### Supplied text
Segment Open

Pregnant and single at 41 -- and on camera

"First Comes Love" director Nina Davenport talks about her HBO documentary, feminist parenting and bad hair days

By Mary Elizabeth Williams

Senior Writer

Published July 29, 2013 2:52PM (EDT)

Nina and Jasper Davenport     (HBO)
Nina and Jasper Davenport (HBO)

It's a tough job making a feature film. It's no easy feat making a brand new human being either. Nina Davenport accomplished both – at the same time.

Facing her forties as a single New York woman with a "rapidly diminishing ovarian reserve" and a desire for motherhood, the documentary filmmaker decided to chronicle her adventures through fertilization, pregnancy and early solo parenting. The result is "First Comes Love," Davenport's witty, touching and at times brutally honest look at the world of modern reproduction. She doesn't flinch from sharing the bliss of her experience – she easily conceives via a handsome gay sperm donor pal, has her enviably supportive best friend Amy for a birth partner, and ultimately winds up in her tasteful apartment with an insanely beautiful son named Jasper. She's also candid about the ugliness of it, from her dad's stinging criticisms (his immediate response to her pregnancy is to advise an abortion) to relationship complications to wildly tangled postpartum hair. Or, as she puts it at one point, "Overnight I became a geriatric invalid."

Segment Closed

### Extracted data
Segment Open

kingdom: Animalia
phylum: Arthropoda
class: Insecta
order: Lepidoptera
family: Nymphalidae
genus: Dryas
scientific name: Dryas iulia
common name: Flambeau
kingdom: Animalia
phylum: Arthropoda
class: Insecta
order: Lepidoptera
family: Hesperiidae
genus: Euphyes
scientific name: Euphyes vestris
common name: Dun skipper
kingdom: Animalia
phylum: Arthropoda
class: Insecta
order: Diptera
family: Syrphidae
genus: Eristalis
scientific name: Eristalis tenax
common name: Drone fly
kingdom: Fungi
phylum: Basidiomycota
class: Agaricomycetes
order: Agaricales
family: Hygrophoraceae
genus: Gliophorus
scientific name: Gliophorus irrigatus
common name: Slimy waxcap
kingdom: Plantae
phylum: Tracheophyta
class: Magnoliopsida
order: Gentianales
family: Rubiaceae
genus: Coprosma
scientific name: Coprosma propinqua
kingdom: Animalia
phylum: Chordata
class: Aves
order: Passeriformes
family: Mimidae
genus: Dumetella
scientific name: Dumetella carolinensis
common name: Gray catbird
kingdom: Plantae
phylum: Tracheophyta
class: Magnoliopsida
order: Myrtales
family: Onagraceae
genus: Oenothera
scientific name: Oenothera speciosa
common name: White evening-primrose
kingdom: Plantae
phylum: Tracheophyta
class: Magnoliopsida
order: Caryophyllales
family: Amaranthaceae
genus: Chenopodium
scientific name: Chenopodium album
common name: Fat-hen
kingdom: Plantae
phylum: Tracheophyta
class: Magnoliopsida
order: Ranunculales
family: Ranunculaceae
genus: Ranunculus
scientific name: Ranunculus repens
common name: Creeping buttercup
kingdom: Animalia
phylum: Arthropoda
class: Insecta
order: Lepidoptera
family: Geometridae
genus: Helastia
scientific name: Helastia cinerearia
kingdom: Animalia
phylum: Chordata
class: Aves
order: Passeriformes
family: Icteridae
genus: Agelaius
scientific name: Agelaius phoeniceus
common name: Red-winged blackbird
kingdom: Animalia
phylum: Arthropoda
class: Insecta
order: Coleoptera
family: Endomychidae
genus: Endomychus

Segment Closed

### Questions
A: Based on the article about Nina Davenport's documentary, do these statements agree with the text? Answer yes or no for each and quote the words that decide it.
(i) Davenport got pregnant with help from a gay friend who donated sperm.
(ii) Her father urged her to keep the pregnancy.
(iii) Her son is named Jasper.
B: According to the article about Nina Davenport's documentary, what led Davenport to film her own path through fertilization, pregnancy and early solo parenting? Answer in one to three sentences.
C: In the article about Nina Davenport's documentary, who was Davenport's birth partner?
The records have nothing to do with the work here.

### Responses to the exercise
A:
(i) Yes: "she easily conceives via a handsome gay sperm donor pal"
(ii) No: "his immediate response to her pregnancy is to advise an abortion"
(iii) Yes: "an insanely beautiful son named Jasper"

B: She was facing her forties as a single New York woman with a "rapidly diminishing ovarian reserve" and a desire for motherhood. So she decided to chronicle her adventures through fertilization, pregnancy and early solo parenting.

C: Her best friend Amy.